# Frobenius series without recurrence relation

1. Oct 27, 2013

### um0123

1. The problem statement, all variables and given/known data

Consider

$x^2y''-xy'+n^2y=0$

where n is a constant.

a) find two linearly independent solutions in the form of a Frobenius series, initially keeping at least the first 3 terms. Can you find the solution to all orders?
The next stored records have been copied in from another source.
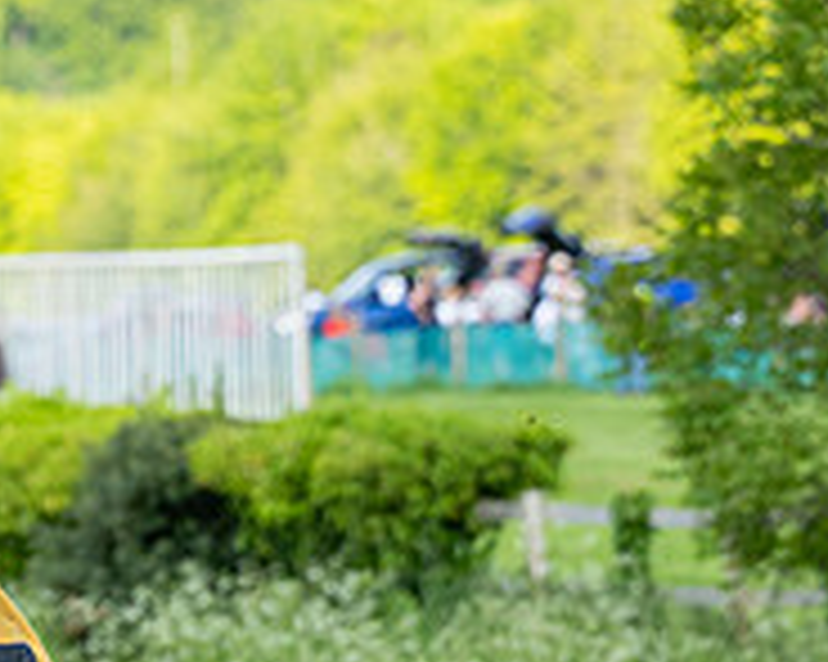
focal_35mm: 537
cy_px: 826
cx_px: -373
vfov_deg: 2.9
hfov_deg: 3.6
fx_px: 13153
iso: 400
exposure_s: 1/1250
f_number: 4
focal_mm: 125
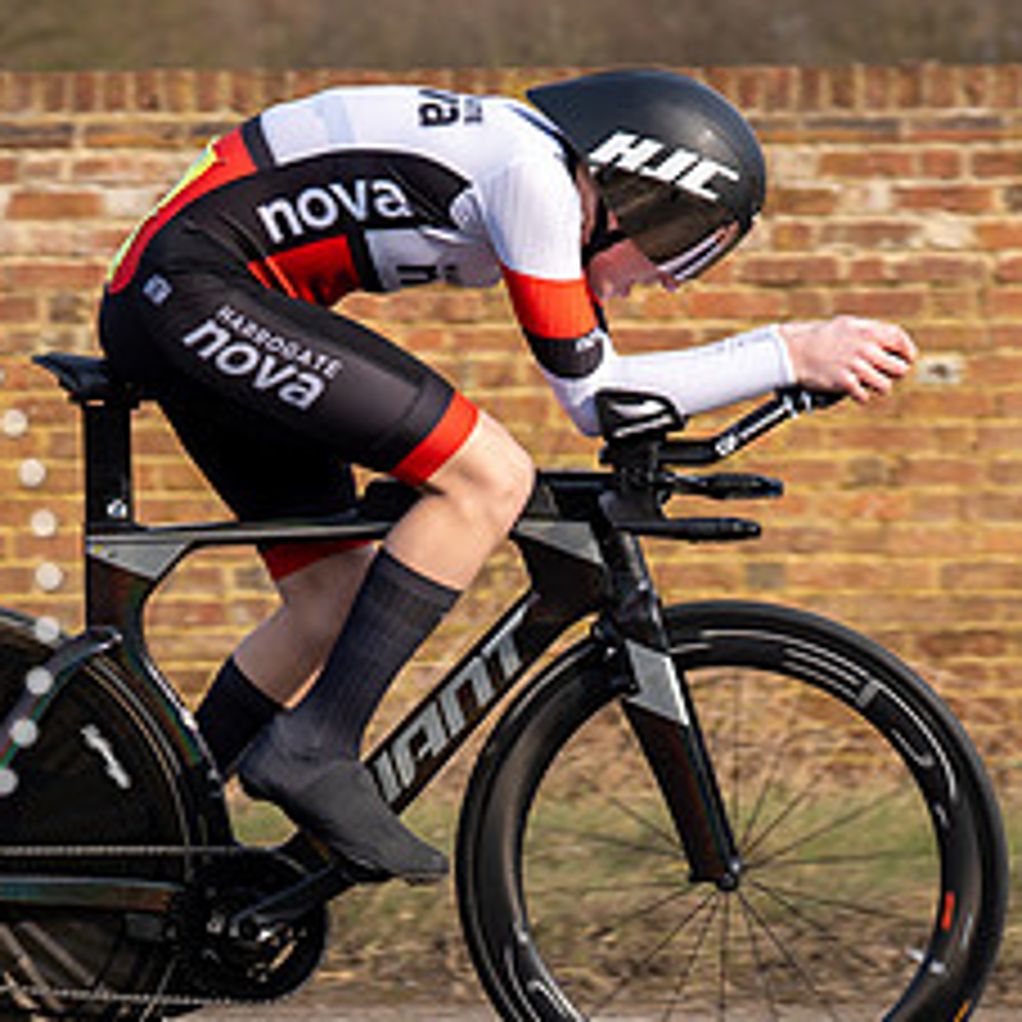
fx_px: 6012
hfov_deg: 9.7
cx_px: 223
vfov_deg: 9.7
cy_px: 397
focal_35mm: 180
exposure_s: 1/800
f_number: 4
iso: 100
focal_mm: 76
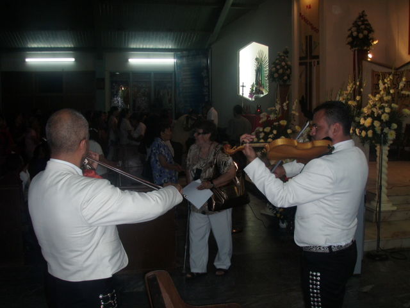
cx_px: 205
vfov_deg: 37.7
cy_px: 154
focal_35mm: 38
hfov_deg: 49.0
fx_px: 450
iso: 125
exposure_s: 1/30
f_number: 3.5
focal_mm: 6.7
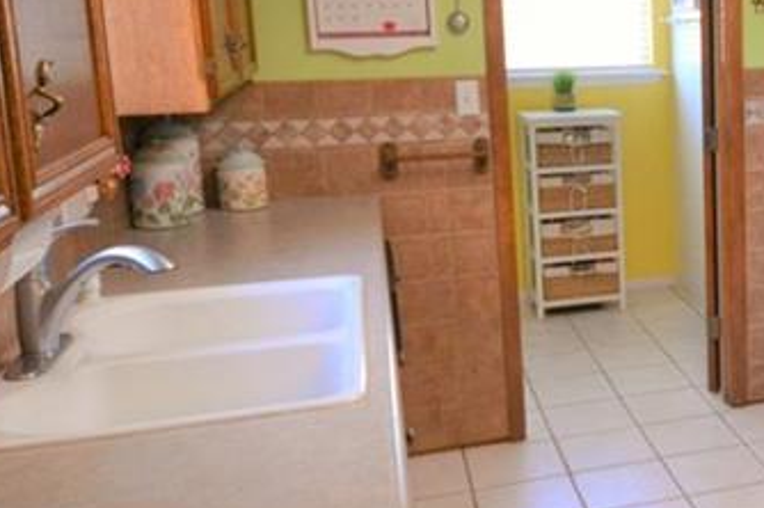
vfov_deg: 29.0
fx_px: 975
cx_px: 810
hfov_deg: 37.0
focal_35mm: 46
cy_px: 183
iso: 1100
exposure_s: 1/60
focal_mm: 10
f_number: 4
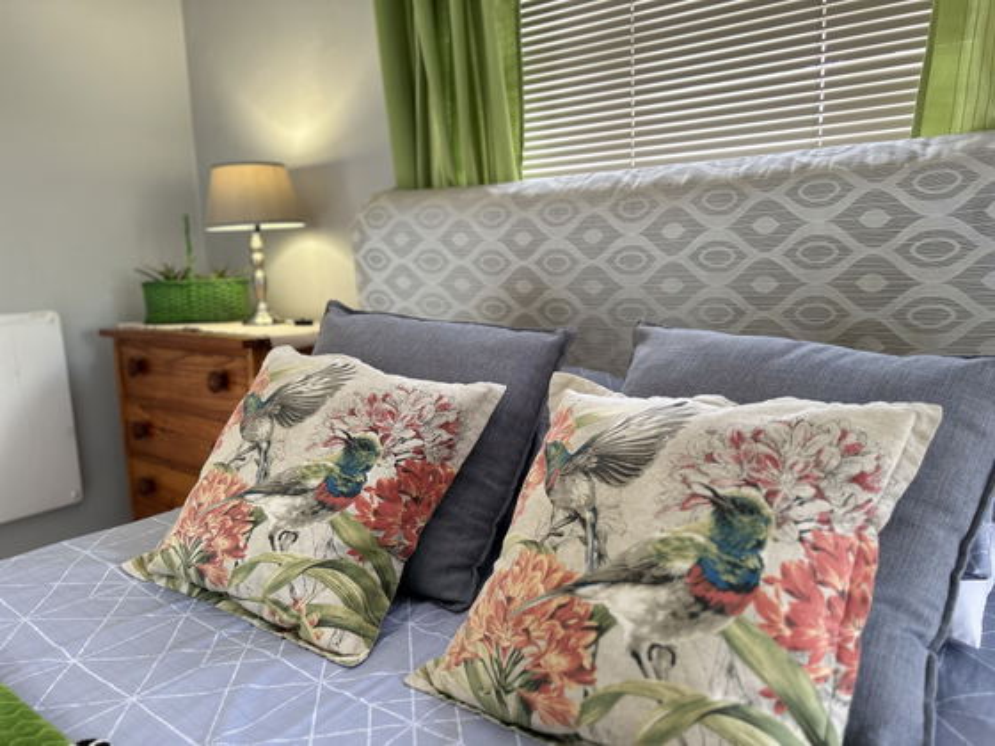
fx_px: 747
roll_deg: +2.1
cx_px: 498
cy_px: 373
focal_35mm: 26
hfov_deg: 67.3
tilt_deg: -8.5
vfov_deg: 53.1
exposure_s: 1/50
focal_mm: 5.7
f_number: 1.5
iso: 100
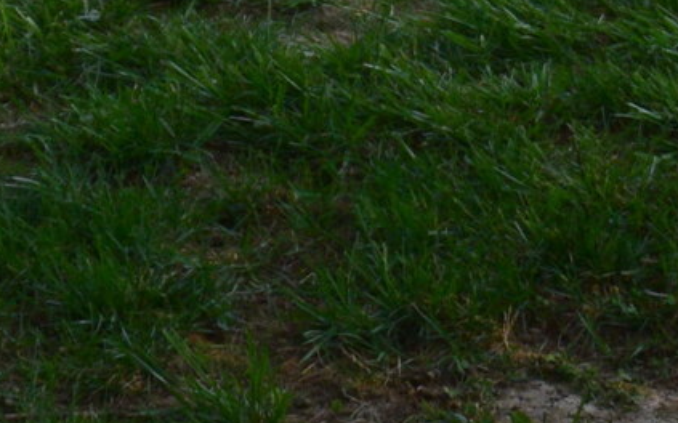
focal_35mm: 200
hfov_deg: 10.2
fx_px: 3694
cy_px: -1131
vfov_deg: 5.8
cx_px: 965
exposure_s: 1/200
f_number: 10
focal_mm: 18
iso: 400
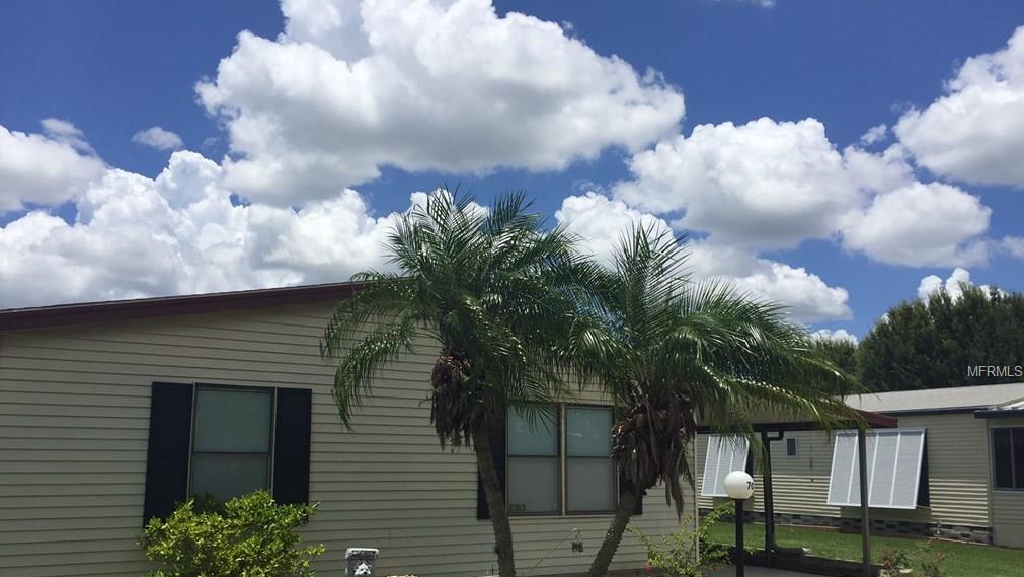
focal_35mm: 32
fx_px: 869
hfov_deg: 61.0
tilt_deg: +7.3
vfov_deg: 36.4
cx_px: 510
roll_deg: -1.1
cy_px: 372
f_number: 2.2
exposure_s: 1/3968
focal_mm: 4.15
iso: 32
b) for n=1 you shouild find only one linearly independent solution. If y_1(x) and y_2(x) are two independent solution for n=/= 1, us the fact that

$\tilde{y} = [1/(n-1)][y_1(x) - y_2(x)]$

is a solution and take the $n \rightarrow 1$ of it to find another solution.

2. Relevant equations

3. The attempt at a solution

I did the normal method of frobenius by taking the maclaurin expansion of y(x) and plugging it back in and got

$y(z) = \sum_{k = 0}^{ \infty} a_kx^{(k+s)}[n^2-(k+s)+(k+s)(k+s-1)] = 0$

and by asserting that a_0 does not equal 0 i solved for s and got

$s = 1 \pm \sqrt{1-n^2}$

But all the examples i have looked at have had another summation that starts at a different value of k in order to get a recurrence relationship between the coefficients. I only have one summation so i don't know what to do.

Last edited: Oct 28, 2013